Ralph Lemon is a choreographer, writer, visual artist, curator and the Artistic Director of Cross Performance, a company devoted to cross-cultural and cross-disciplinary performance and presentation. His work blurs the boundaries between the gallery and the theatre. Some of his recent works include: the 'performance-lecture-musical Scaffold Room (2015), the film/dance project Four Walls (2012), and, a production using live performance, film and visual art called, How Can You Stay in The House All Day And Not Go Anywhere? (2008-2010). Chorus (2017) has evolved from the final scene of Scaffold Room. 

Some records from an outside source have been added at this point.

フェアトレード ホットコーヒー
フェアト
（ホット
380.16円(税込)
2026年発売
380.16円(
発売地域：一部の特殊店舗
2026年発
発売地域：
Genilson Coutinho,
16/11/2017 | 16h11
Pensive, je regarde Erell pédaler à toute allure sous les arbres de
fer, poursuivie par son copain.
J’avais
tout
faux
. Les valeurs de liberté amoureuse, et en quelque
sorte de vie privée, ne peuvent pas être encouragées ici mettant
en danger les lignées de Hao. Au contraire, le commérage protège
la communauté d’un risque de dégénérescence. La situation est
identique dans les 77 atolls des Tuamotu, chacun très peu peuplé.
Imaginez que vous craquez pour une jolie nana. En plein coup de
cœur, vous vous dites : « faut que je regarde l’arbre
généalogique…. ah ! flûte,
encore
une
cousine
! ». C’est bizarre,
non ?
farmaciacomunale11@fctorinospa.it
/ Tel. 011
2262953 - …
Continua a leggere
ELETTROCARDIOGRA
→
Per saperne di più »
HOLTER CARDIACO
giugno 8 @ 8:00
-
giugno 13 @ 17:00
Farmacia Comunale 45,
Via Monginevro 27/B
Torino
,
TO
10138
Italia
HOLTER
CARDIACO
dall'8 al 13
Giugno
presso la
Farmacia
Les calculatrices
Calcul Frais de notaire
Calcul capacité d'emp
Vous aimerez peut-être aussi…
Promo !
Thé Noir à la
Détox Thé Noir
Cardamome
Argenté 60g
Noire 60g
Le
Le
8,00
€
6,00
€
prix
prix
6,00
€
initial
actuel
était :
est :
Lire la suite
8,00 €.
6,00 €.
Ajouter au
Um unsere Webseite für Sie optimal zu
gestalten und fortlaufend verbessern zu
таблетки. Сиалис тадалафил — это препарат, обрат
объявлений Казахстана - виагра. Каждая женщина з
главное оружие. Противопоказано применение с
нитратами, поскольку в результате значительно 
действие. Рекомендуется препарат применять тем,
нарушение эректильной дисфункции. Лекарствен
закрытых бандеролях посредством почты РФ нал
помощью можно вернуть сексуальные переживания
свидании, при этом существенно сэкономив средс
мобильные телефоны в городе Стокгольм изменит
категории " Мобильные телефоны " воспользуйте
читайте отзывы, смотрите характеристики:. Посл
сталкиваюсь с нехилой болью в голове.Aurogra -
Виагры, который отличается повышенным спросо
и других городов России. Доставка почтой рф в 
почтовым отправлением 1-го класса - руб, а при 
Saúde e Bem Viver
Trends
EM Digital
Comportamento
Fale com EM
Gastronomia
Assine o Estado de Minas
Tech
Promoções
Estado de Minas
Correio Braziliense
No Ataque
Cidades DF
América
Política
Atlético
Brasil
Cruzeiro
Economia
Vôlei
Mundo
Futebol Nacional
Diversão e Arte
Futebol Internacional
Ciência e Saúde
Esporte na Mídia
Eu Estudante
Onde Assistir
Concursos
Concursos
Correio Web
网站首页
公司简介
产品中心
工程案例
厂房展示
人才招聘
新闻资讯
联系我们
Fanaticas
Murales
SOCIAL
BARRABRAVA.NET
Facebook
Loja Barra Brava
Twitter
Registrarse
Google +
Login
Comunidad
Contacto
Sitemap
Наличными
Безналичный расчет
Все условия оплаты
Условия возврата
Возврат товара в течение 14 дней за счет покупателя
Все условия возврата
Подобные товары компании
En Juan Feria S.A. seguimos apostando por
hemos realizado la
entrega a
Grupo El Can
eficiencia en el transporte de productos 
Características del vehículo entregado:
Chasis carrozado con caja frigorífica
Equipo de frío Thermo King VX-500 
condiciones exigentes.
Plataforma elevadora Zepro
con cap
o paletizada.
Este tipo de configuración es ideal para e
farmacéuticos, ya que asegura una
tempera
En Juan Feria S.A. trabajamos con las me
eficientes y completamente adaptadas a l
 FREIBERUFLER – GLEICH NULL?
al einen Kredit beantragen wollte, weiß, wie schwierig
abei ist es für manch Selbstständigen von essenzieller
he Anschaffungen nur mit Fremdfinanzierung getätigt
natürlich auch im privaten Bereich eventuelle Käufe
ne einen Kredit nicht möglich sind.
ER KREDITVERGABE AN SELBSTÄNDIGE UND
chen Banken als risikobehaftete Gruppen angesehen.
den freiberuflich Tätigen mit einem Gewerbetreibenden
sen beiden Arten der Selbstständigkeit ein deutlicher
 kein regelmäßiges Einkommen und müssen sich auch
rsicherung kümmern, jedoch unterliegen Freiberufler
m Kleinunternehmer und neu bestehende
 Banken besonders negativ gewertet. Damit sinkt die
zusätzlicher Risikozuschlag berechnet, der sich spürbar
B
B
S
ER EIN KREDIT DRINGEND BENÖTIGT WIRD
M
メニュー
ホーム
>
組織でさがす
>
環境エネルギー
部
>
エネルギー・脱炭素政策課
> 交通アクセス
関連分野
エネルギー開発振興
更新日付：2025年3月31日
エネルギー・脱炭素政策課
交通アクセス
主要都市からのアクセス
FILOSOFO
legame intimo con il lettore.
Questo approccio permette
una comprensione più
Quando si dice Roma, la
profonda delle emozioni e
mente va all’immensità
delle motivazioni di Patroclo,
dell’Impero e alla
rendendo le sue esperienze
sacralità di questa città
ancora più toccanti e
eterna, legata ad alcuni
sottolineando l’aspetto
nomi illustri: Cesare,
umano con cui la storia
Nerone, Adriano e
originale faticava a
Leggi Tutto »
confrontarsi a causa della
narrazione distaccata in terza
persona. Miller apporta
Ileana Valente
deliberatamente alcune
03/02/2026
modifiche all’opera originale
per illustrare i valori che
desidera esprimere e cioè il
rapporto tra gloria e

In 2004, Lemon completed The Geography Trilogy. It was a ten-year international research and performance project examining race, history, memory and the art world. The project consisted of three performances: Geography (1997), Tree (2000), and Come home Charley Patton (2004). In 2012, Lemon was the curator of the Some sweet day performance series at the Museum of Modern Art in New York. He has been the recipient of an Alpert Award (1999), a Bellagio Study Center Fellowship (2004), a John Simon Guggenheim Memorial Foundation Fellowship (2009), a United States Artists Fellowship (2009), three New York Dance and Performance ‘Bessie’ Awards (1986, 2005, 2016), and two New York Foundation for the Arts Fellowships (2004, 2009). In 2015, Lemon was presented the National Medal of Arts by then-president Barack Obama. In 2016, The Museum of Modern Art published a monograph of his work.